Withdrawal support consists of a gradual decrease in drug dosage to reduce discomfort and prevent relapse. Pharmacotherapies such as benzodiazepines and antipsychotics can be included in treatment to address panic attacks and psychosis, respectively. These medications work in a similar manner - by blocking neurotransmitters such as dopamine, acetylcholine and norepinephrine from attaching to certain receptors.

Psychotherapeutic strategies that have been tested are behavioural therapies like cognitive behavioural therapy, which help address user cravings and triggers. Additionally, a calm and supportive non-stimulating environment has also been seen to benefit patients.

Monitoring patient adherence and their psychological symptoms may help predict and prevent potential relapses, as one of the main challenges of treating SCUD are the high relapse rates due to potent cravings.

Harm Reduction Strategies

Though synthetic cannabinoids should be avoided as much as possible, there are strategies that can be implemented to reduce harm when using:
- Take the drug in small doses
- Avoid using it when on other drugs or while drunk
- Take breaks from the drug to avoid building up a tolerance and becoming dependent
- Use in the presence of trusted people
- If experiencing negative symptoms, call for help from emergency services immediately

== Epidemiology ==
Prevalence

The prevalence rates of SCUD around the world are not completely known, with most research having been conducted in the United States. However, from current trends the use of synthetic cannabinoids and prevalence of SCUD has been steadily increasing, with prevalence rates rising from 0.17% in 2021 to 0.26% in 2023 in the United States alone.

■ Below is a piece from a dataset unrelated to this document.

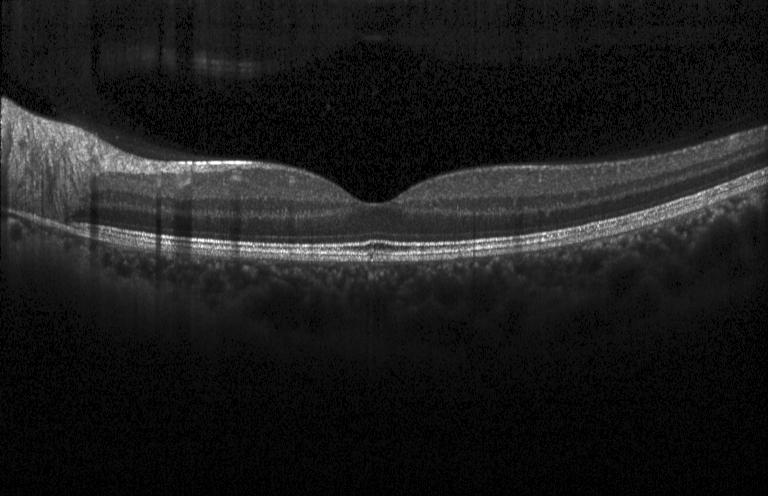

SD-OCT · retinal OCT B-scan. Impression: no evidence of choroidal neovascularization, diabetic macular edema, or drusen.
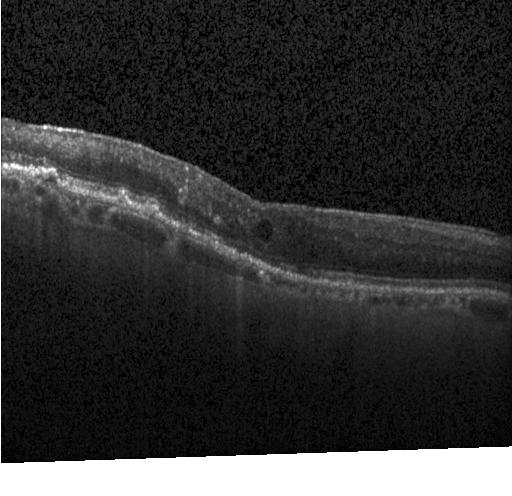

Optical coherence tomography scan
OCT finding: CNV.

The largest demographic of individuals using synthetic cannabinoids who have had to visit emergency rooms are youth aged 12–29, with 4.5% - 13.5% of high school students reporting life-time use in New York.

Liberia and Sierra Leone have declared a public health emergency in response to the widespread use of a synthetic drug mixture known as Kush, which often contains synthetic cannabinoids.

Behavioural drivers

Certain groups are more vulnerable to synthetic cannabinoid use than others:
- Male individuals (odds ratio = 2.63)
- Aged 16 to 17 years (odds ratio = 1.99)
- Residents of urban areas (odds ratio = 1.57)

Research has also shown mental health conditions such as anxiety and depression can lead to behaviours that significantly contribute to synthetic cannabinoid use. For example, individuals may attempt to use synthetic cannabinoids to self-medicate in order to manage the symptoms of the mentioned disorders, which could lead to misuse and dependency.

==Society and culture==
Governments around the world have recognised the consequences if synthetic cannabinoids become widespread. Specific examples of fighting against this drug include the UK and Barbados. In response to the threat posed by synthetic cannabis, the UK implemented The Psychoactive Substances Act 2016, which bans the production, distribution, sale and supply of psychoactive substances intended for human consumption. On the other hand, the government of Barbados has established an early warning drug alert system to address synthetic cannabinoids.

The United Nations Office on Drugs and Crime has also launched the Global SMART program in which a multitude of countries such as Australia, Canada, Japan, Russia and the United States have joined. This program aims to reduce the supply and demand of synthetic drugs like synthetic cannabinoids, as well as enact laws to ban the substance. These countries are also working together to share intelligence on what have been the most effective practices in limiting synthetic cannabinoid use.